◆ **Aufgabenstellung**
Geben Sie aus dem Text über das Theaterprojekt „X-Schulen“ alles von „Die Grundschule fand“ bis hinunter zu „dem Abschluss: wenige.“ wortgetreu aus.

◆ **Ausgangstext**
********************

Die Grundschule fand er "furchtbar" und später auf einem West-Berliner Elitegymnasium habe er als Außenseiter zwischen Minister- und Chefarztkindern "ganz schön gelitten", sagt Matthias Lilienthal, Intendant des Hebbel-am-Ufer (HAU). 32 Jahre nach seiner eigenen Schulzeit schickt der Dramaturg sein Publikum zur Schule. "X-Schulen" spielt nicht im Theaterhaus, sondern im Gebäude der Hector-Peterson-Gesamtschule. Die steht in Kreuzberg, schräg gegenüber dem HAU und hat wenig bis nichts mit den Lehranstalten zu tun, in denen Lilienthal die Schulbank drückte. 500 Schüler, 95 Prozent von ihnen mit Migrationshintergrund, Jobchancen nach dem Abschluss: wenige.
Lilienthal war vor Projektbeginn klar: "Bei den Erfahrungen dieser Kids und meinen eigenen ist vielleicht unsere einzige Schnittmenge, dass uns die Schule auf den Wecker geht. Ansonsten ist
deren Realität nicht mit meiner zu vergleichen." Deshalb habe er "versucht zu kapieren, wie die ticken". Und was hat er kapiert? "Viele der grausamen Vorurteile über den bankrotten Zustand des
Schulsystems stimmen leider." Denn obwohl die Hector-Peterson-Schule "einen super Direktor und ein super Kollegium" habe, "das viel möglich macht", hätten "viele von diesen Kids wenig Chancen, in
so etwas wie einen Arbeitsprozess hineinzukommen. Das wissen die, und das ist eine Härte, die fett ist".

********************

◆ **Bereitgestellte Angaben**
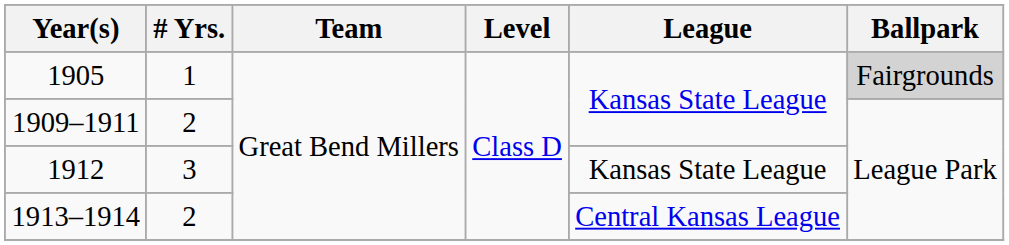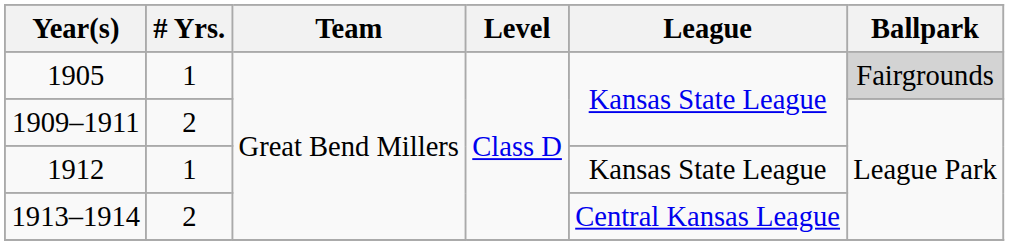1912 | # Yrs.: 3 -> 1
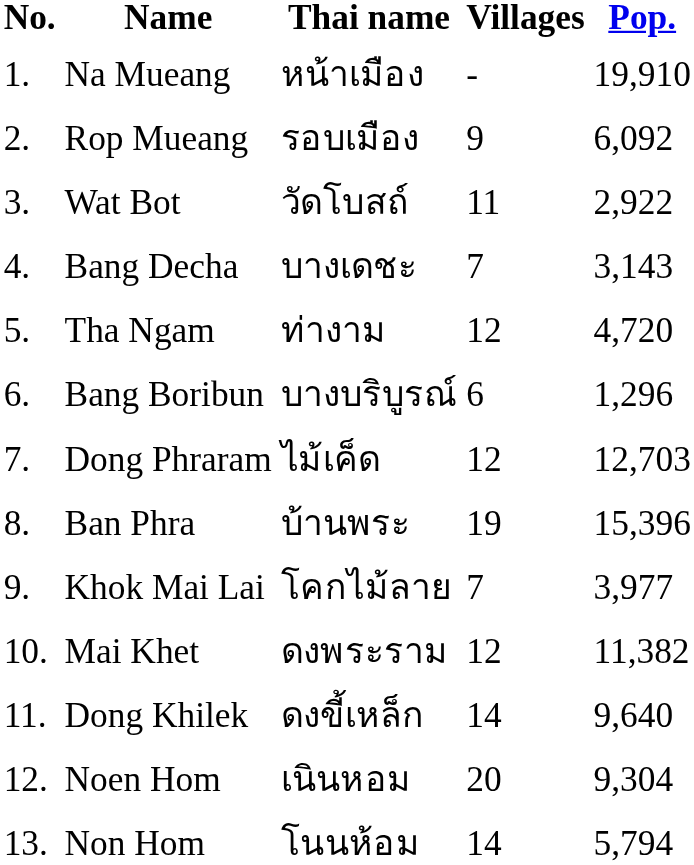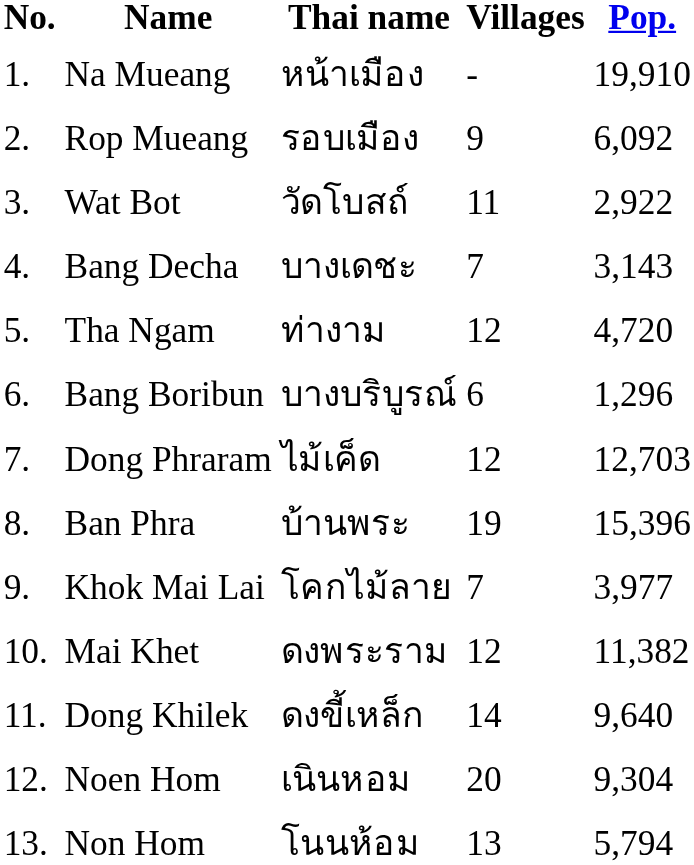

********************

◆ **Lösung der Aufgabe**
Die Grundschule fand er "furchtbar" und später auf einem West-Berliner Elitegymnasium habe er als Außenseiter zwischen Minister- und Chefarztkindern "ganz schön gelitten", sagt Matthias Lilienthal, Intendant des Hebbel-am-Ufer (HAU). 32 Jahre nach seiner eigenen Schulzeit schickt der Dramaturg sein Publikum zur Schule. "X-Schulen" spielt nicht im Theaterhaus, sondern im Gebäude der Hector-Peterson-Gesamtschule. Die steht in Kreuzberg, schräg gegenüber dem HAU und hat wenig bis nichts mit den Lehranstalten zu tun, in denen Lilienthal die Schulbank drückte. 500 Schüler, 95 Prozent von ihnen mit Migrationshintergrund, Jobchancen nach dem Abschluss: wenige.